==== Excerpt
Japanese architect Kaichiro Morikawa compared the face of the first Rei, usually presented in a distorted and deformed way, to the installations of Tony Oursler, also comparing her bedroom to Gottfried Helnwein's photographs. Writer Claudio Cordella associated her personality with that of the female characters portrayed by the painter Edward Burne-Jones and her gaze with the "fixed and lifeless eyes" of Olympia from The Tales of Hoffmann. Furthermore, Takekuma Kentaro linked the image of Rei in bandages to the photos of Romain Slocombe, but Sadamoto compared her to the works of manga artist Sensha Yoshida. Her image is often flanked in the series by that of the Moon, a celestial body associated with motherhood, pallor, passivity, and femininity. Japanese engineer Yumiko Yano thus noticed a hieratic and unattainable aura in Rei Ayanami, comparing her to the Virgin Mary. Yano also associated her figure with the fragile and chaste women portrayed in fin de siècle art, particularly popular among the works of Symbolist painters.

Development

Similarly to other Evangelion characters, Ayanami's surname comes from a Japanese World War II naval vessel, the . Her first name comes from the character Rei Hino of the anime and manga series Sailor Moon. This was done to get one of Sailor Moons directors, Kunihiko Ikuhara, to work on Evangelion. Written in kanji, Rei can mean "zero" or "null". The character Rei also means "custom" or "routine". According to writer Patrick Drazen, her name can be a pun on her Evangelion 00. As for critic Hiroki Azuma, it may have been influenced by a character named Zero, the protagonist of the 1987 novel Ai to Gensō no Fascism, written by Ryū Murakami. Anno also took inspiration from Sigmund Freud's psychoanalytic concept of the Oedipus complex for her role. He conceived the Evangelion and Rei as palliative mother figures for Shinji; Rei was also developed as emotionally close to Shinji's father, Gendo, creating a multi-layered Oedipus complex. In a discarded draft of the character's background, she was thus a more sensual character than her final version; character designer Sadamoto, however, unlike the more frank and explicit Hideaki Anno, decided to give her a much more "enigmatic" and bland eros. For Kazuya Tsurumaki, Shinji feels a sexual and incestuous desire for her, and Kentaro Takekuma described her as an "eternal virgin".
========
Tasks for this exercise
- a) In the passage on Rei Ayanami, which character is her first name taken from?
- b) Rewrite everything in the records from the line containing "list 0688. Knight" down to the line containing "list 0351. Android" as a JSON list of strings, one string per line.
==== Input material
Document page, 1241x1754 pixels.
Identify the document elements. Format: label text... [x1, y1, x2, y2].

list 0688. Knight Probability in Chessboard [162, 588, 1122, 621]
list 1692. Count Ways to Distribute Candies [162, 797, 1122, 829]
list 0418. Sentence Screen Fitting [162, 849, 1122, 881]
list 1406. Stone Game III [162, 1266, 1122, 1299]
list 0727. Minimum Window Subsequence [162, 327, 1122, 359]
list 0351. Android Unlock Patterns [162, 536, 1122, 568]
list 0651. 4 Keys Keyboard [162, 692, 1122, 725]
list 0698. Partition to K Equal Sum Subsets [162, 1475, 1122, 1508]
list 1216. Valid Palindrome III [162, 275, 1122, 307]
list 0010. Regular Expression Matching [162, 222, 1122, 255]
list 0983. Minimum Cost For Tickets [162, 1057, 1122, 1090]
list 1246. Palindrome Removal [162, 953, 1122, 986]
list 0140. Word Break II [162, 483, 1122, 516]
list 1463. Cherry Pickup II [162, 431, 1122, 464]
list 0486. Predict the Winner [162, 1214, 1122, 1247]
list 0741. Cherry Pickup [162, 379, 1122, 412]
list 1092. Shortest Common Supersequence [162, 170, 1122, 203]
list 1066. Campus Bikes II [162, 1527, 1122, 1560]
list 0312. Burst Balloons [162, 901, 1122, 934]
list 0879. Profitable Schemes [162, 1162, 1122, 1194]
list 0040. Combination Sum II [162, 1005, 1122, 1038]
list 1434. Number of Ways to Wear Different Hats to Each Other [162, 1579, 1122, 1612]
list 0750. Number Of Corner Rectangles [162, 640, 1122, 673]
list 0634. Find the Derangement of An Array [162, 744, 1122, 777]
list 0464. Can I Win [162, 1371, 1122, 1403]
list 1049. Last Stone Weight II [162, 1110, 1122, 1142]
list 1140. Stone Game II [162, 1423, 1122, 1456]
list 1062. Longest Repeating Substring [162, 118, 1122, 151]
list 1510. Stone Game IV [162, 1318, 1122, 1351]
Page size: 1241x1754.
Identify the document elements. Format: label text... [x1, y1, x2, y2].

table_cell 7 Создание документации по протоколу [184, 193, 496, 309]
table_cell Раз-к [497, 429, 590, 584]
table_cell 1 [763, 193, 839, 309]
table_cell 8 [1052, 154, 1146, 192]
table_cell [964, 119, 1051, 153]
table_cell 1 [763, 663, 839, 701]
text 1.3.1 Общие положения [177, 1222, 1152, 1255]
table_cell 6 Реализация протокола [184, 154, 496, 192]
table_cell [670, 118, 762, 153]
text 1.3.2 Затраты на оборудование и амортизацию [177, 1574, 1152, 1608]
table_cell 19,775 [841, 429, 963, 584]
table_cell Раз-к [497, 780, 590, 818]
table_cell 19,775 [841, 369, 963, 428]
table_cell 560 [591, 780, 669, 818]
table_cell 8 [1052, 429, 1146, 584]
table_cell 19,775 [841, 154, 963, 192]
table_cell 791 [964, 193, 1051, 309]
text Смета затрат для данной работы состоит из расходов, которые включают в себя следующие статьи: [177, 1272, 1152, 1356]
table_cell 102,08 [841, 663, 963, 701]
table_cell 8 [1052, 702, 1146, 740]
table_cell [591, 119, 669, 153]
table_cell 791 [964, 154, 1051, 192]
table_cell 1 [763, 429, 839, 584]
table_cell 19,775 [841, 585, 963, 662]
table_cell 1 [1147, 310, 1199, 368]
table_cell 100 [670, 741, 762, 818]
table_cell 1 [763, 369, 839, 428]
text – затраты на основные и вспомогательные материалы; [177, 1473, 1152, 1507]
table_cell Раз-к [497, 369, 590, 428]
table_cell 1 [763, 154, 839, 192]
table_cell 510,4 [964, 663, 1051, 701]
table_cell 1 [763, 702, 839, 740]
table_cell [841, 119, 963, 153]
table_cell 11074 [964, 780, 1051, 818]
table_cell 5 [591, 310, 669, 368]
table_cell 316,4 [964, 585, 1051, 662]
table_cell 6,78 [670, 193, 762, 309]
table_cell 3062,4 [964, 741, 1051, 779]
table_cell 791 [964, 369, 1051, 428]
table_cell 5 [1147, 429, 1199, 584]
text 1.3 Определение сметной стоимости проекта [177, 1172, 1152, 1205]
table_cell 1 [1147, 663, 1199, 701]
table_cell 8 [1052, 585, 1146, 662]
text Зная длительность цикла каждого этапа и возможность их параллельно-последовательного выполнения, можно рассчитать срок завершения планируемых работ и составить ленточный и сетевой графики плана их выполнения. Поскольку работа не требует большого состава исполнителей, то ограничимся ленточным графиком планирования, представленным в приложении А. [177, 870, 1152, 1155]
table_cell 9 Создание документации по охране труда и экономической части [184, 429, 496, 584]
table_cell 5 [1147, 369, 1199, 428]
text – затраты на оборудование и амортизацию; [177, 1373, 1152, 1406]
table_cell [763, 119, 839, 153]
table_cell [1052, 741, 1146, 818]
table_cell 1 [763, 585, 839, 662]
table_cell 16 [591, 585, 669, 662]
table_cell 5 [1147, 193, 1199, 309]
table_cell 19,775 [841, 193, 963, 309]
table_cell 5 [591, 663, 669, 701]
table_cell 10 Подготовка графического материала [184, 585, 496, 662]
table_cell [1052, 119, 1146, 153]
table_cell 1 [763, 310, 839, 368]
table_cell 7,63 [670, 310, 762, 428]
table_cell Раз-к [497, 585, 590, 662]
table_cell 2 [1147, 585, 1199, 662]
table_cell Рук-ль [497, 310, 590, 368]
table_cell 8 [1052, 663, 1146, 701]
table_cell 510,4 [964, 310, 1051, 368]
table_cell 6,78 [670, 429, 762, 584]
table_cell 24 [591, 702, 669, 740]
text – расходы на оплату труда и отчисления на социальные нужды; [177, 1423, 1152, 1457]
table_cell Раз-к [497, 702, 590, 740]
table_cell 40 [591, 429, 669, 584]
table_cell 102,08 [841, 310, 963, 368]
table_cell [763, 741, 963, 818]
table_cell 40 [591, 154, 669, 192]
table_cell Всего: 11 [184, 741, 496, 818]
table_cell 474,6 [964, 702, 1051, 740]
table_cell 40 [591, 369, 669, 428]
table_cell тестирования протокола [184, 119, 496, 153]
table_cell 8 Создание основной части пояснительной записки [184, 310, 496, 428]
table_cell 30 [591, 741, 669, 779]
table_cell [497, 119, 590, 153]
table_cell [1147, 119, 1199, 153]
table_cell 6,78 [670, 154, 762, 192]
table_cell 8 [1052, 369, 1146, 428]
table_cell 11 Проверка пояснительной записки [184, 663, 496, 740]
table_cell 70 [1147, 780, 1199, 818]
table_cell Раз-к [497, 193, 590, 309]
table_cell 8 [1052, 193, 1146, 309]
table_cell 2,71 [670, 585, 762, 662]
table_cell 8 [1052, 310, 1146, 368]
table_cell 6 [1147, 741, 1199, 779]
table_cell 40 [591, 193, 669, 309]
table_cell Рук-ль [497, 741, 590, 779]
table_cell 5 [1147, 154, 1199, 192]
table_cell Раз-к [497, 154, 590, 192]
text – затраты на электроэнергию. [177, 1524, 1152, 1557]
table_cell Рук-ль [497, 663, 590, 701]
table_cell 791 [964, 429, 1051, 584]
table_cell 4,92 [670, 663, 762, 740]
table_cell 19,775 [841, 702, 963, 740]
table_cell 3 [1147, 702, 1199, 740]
========
Solutions for each task
- a) Rei Hino of the anime and manga series Sailor Moon.

- b)
[
  "list 0688. Knight Probability in Chessboard [162, 588, 1122, 621]",
  "list 1692. Count Ways to Distribute Candies [162, 797, 1122, 829]",
  "list 0418. Sentence Screen Fitting [162, 849, 1122, 881]",
  "list 1406. Stone Game III [162, 1266, 1122, 1299]",
  "list 0727. Minimum Window Subsequence [162, 327, 1122, 359]",
  "list 0351. Android Unlock Patterns [162, 536, 1122, 568]"
]